St. James Church in Long Reach stands prominently on a sizable hill, offering a breathtaking view of the St. John River. This location embodies the saying, “A house upon a hill cannot be hidden.”
Long Reach is steeped in history and tradition. In 1611, during the French occupation, the first religious service on the St. John River took place on an island opposite the present-day church. Captain John Gorham sailed up “The Reach” in 1758, claiming the land for Great Britain. In 1783, Loyalists traveled up Long Reach to settle along the riverbanks and establish the Province of New Brunswick.
Nestled on the slopes of the hills are the homes of the residents, descendants of the Loyalists who cleared the land and began a Mission. Parish Clergymen from Kingston occasionally held services in the homes of the local people. The challenge of traveling through the large parish likely motivated the construction of St. James Church.
Brown Whelpley donated the land for St. James Church, and local men using local materials built the church between 1841 and 1843. Samuel Foster oversaw the construction and built the unique “Three Decker Pulpit” with a Circular communion Rail. The church features a Queen Anne design and is the only one of its kind in any Anglican Church in the province. It is thought to be the only one of its type in any Anglican Church in Canada.
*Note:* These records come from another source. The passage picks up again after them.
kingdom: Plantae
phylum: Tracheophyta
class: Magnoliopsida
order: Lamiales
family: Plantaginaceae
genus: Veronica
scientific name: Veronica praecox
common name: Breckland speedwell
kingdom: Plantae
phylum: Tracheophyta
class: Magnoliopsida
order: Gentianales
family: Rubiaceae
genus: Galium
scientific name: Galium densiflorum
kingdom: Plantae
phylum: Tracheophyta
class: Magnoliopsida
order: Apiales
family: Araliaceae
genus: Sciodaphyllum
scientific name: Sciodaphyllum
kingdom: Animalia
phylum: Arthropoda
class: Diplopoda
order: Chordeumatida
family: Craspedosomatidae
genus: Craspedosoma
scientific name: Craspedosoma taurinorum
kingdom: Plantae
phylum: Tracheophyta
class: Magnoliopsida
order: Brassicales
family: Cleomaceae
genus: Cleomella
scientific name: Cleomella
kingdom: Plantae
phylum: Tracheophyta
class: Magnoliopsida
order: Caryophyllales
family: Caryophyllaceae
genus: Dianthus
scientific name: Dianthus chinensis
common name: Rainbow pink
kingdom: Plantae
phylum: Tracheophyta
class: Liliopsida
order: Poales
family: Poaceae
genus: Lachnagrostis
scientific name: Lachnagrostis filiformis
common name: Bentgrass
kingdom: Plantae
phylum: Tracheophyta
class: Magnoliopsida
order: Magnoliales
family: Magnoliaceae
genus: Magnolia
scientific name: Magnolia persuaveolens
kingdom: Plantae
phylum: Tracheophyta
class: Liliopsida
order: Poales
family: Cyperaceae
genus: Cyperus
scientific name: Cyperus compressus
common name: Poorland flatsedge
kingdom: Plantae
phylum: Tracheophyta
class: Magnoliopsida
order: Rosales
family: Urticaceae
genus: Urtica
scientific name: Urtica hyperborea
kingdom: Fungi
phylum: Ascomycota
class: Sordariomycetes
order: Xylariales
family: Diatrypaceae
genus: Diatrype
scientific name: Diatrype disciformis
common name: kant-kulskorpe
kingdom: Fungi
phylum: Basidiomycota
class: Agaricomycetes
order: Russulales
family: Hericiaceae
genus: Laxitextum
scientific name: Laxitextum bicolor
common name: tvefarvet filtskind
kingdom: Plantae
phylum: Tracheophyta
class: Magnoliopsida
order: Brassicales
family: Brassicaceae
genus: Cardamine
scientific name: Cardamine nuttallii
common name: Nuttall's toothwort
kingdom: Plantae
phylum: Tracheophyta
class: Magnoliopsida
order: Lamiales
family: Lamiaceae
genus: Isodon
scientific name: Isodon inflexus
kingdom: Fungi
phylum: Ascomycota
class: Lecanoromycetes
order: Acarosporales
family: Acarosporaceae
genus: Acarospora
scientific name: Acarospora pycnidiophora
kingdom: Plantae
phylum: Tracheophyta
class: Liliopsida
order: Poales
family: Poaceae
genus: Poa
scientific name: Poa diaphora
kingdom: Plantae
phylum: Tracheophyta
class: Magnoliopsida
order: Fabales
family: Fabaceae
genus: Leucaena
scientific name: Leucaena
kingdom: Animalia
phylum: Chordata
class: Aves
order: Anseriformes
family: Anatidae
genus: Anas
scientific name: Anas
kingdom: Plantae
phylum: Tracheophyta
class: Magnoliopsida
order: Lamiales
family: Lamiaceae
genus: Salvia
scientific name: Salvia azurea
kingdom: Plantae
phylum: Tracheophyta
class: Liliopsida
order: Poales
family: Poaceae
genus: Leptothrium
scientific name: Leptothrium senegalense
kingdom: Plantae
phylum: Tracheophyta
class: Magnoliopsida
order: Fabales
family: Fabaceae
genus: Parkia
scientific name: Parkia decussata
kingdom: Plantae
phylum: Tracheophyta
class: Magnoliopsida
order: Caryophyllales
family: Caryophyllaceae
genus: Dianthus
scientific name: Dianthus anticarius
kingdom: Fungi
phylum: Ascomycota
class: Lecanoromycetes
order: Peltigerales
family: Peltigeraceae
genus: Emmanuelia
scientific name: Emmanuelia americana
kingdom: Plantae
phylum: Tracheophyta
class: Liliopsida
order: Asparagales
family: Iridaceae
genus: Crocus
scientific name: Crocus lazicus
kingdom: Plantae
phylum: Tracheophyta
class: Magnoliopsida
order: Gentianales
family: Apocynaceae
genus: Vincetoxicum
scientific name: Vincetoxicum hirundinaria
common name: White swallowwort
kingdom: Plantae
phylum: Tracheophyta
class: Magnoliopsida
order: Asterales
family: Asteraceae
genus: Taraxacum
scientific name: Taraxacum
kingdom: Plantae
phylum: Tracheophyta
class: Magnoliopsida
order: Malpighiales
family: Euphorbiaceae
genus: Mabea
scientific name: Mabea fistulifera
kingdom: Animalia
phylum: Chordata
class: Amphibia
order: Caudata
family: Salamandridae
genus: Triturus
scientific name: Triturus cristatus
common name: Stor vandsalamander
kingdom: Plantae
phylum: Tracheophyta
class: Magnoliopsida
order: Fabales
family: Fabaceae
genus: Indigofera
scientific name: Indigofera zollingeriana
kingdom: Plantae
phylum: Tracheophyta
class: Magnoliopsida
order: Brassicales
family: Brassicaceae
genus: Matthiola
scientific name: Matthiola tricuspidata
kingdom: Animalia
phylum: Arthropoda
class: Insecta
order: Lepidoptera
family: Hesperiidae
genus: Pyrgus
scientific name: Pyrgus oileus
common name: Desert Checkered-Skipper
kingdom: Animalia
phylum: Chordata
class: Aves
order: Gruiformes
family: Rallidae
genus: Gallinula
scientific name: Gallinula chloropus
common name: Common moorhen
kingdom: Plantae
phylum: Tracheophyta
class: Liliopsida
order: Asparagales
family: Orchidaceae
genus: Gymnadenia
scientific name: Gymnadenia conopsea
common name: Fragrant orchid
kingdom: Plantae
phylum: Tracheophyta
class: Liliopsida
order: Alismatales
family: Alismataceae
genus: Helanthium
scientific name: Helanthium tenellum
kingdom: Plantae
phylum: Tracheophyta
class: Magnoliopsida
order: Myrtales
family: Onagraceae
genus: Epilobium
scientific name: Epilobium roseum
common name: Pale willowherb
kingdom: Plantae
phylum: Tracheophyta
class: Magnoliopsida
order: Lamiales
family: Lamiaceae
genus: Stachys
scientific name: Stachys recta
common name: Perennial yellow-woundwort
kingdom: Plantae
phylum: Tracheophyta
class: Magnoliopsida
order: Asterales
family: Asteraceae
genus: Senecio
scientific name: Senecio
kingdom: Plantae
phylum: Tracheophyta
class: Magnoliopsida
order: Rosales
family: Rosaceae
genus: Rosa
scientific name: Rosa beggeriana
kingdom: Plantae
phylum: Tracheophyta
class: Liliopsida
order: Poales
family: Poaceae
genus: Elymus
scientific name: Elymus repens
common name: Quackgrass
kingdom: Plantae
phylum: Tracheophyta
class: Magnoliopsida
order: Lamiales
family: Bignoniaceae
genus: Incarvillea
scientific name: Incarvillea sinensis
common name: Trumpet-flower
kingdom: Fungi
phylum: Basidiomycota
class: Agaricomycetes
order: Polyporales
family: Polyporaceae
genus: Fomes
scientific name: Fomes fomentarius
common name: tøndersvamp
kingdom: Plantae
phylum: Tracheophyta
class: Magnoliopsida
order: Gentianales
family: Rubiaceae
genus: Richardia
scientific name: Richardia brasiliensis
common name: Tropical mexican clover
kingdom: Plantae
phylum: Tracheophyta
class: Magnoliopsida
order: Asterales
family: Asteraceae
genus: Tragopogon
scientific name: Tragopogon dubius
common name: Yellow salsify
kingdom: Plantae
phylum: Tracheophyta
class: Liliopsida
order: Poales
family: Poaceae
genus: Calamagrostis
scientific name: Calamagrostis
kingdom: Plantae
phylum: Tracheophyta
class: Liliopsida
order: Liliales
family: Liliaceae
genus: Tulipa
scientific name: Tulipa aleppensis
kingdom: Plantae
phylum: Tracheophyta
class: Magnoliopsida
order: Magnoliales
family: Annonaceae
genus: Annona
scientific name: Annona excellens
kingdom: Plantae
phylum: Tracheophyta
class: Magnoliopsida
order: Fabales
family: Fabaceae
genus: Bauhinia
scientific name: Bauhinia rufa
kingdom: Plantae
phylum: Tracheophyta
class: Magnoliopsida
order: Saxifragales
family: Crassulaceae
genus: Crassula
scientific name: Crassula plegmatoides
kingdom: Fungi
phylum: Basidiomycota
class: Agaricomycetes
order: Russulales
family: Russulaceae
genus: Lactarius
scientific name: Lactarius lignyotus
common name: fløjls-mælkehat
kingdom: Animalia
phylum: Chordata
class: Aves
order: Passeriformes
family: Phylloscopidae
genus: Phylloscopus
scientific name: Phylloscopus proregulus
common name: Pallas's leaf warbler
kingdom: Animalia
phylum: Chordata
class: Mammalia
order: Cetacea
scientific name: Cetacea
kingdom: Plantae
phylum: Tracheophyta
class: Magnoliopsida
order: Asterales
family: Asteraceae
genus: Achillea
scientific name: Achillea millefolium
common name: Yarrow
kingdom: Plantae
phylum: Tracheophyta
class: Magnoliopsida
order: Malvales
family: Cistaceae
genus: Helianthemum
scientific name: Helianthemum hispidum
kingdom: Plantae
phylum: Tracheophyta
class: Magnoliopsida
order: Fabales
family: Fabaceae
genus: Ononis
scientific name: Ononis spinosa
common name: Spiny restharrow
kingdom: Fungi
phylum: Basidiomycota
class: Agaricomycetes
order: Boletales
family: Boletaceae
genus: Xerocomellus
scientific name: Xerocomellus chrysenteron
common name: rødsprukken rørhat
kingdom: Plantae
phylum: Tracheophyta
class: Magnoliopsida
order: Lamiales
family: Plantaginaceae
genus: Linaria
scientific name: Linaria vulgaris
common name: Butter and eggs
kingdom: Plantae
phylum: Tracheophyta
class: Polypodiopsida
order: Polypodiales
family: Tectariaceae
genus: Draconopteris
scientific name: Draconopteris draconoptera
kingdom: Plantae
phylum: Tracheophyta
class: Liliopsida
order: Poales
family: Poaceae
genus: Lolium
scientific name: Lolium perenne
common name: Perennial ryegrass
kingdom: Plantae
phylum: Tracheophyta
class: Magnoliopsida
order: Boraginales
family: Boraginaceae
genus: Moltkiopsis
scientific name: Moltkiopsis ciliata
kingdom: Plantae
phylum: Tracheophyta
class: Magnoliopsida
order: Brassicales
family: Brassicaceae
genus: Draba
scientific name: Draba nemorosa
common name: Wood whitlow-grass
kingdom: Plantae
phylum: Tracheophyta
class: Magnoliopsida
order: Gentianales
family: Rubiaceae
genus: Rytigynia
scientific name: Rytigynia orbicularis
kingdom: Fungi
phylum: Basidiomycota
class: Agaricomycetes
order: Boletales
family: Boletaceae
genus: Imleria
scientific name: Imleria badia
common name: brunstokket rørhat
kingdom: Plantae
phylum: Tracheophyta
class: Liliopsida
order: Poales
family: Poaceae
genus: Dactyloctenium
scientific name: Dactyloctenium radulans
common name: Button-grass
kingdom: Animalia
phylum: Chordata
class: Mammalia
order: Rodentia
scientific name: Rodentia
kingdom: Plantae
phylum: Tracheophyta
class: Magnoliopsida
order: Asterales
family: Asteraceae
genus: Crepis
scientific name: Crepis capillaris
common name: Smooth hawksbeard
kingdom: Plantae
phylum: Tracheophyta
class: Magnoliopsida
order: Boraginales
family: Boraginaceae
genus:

Before the consecration, the Bishop required that the seats should be made free, with pew holders signing an agreement that reserved the right to sell individual pews if deemed advisable by the Bishop while they resided in the Parish. This time never came. In 1915, the original box pews were replaced by modern pews, with the old pew panels forming the wainscot around the interior walls.
The Bible on the Reading Desk has been in use since the church’s inception, presented by the Church Society in 1843. For eighty years, a “Plain Deal Table” served as the Altar until the current Altar was installed and dedicated in 1926, originally from St. Luke’s Church in Young’s Cove, where it had likely been in use since 1853.
On October 30, 1845, the Right Reverend John Medley consecrated the Church, naming it Saint James Church, Long Reach.
In 1938, a Church Hall was built across the road from Saint James Church in memory of Mrs. Frances Smith, a faithful servant of the Church for many years. It was named “Frances Smith Memorial Hall.” A fire destroyed the building in 1948, and a new building was erected on the same site, bearing the same name.